WHAT IS NEEDED:
Search the records for the word "Čakovec" and copy every line in which it occurs.
*** SUPPLIED ENTRIES ***
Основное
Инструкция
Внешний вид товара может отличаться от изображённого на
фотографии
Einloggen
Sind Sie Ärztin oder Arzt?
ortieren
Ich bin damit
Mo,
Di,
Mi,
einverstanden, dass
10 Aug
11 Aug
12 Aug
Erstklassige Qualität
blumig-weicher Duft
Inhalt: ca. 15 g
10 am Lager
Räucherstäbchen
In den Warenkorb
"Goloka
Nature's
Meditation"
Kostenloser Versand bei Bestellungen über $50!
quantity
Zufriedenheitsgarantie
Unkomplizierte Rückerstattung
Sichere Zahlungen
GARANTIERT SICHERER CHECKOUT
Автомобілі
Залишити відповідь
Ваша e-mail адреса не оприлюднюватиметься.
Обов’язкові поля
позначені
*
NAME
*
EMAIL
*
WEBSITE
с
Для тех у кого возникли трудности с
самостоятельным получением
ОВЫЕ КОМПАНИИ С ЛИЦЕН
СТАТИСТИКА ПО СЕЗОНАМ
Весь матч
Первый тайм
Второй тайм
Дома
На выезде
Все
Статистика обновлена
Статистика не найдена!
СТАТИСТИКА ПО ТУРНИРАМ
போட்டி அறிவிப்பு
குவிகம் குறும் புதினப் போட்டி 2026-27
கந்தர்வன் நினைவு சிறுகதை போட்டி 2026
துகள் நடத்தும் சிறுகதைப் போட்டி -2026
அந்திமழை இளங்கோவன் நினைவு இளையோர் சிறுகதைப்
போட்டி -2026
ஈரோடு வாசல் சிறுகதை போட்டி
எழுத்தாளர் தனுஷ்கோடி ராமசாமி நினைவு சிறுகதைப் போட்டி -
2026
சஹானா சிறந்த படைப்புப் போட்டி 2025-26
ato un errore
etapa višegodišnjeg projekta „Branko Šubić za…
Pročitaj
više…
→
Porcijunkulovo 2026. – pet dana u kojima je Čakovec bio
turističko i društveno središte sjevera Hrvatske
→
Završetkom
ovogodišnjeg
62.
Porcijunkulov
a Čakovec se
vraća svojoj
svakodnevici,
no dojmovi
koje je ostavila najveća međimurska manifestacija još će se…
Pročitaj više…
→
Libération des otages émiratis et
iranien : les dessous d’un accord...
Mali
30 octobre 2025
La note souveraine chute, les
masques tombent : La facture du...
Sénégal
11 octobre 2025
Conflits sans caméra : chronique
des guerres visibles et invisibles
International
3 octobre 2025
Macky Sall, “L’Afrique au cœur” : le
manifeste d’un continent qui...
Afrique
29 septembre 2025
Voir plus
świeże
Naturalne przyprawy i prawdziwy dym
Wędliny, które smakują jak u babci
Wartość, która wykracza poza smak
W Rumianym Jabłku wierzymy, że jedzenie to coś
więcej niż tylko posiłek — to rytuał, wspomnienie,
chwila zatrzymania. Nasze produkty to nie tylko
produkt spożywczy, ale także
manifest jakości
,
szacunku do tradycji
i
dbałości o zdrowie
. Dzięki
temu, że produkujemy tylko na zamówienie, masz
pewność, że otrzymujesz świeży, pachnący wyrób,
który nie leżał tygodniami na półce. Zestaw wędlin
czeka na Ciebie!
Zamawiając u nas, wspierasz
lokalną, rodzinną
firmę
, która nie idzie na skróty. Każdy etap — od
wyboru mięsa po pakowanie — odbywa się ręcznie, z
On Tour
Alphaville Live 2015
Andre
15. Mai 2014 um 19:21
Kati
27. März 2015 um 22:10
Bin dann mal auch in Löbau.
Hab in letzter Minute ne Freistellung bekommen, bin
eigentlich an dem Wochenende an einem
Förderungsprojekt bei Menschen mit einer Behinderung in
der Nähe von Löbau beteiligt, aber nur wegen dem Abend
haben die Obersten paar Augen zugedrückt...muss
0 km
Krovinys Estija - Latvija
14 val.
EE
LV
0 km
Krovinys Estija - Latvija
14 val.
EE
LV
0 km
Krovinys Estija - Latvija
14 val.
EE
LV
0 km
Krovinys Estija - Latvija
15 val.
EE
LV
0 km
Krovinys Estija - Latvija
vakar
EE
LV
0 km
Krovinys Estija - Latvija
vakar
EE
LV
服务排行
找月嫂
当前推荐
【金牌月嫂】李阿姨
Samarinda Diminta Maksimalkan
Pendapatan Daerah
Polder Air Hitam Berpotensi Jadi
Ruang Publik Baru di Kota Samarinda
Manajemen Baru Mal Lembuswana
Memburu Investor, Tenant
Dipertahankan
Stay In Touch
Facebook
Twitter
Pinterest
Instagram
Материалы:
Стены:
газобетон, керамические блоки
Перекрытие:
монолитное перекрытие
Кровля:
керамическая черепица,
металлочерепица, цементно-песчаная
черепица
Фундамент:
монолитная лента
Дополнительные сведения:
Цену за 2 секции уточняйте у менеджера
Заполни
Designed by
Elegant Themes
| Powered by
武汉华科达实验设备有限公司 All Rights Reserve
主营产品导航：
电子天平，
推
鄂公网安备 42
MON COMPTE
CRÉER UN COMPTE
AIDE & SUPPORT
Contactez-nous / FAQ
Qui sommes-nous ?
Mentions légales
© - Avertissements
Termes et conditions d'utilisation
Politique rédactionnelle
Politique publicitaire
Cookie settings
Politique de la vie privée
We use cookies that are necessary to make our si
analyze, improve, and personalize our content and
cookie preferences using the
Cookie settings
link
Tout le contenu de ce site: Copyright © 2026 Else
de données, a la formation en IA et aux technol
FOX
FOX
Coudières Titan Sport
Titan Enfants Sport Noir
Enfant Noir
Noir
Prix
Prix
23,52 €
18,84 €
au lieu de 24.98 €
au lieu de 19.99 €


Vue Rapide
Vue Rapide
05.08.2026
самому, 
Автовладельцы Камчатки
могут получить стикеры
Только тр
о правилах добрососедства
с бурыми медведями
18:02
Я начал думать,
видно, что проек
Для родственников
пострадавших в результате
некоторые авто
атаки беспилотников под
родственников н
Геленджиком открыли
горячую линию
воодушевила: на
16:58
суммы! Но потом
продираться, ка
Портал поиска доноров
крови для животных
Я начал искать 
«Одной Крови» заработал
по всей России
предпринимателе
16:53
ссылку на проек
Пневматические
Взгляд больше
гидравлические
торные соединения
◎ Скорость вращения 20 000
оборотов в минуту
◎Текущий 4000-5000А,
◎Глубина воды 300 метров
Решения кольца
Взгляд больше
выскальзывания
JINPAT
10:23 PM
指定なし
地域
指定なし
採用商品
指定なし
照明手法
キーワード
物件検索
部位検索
*** End of SUPPLIED ENTRIES ***
FINAL ANSWER:
Porcijunkulovo 2026. – pet dana u kojima je Čakovec bio
a Čakovec se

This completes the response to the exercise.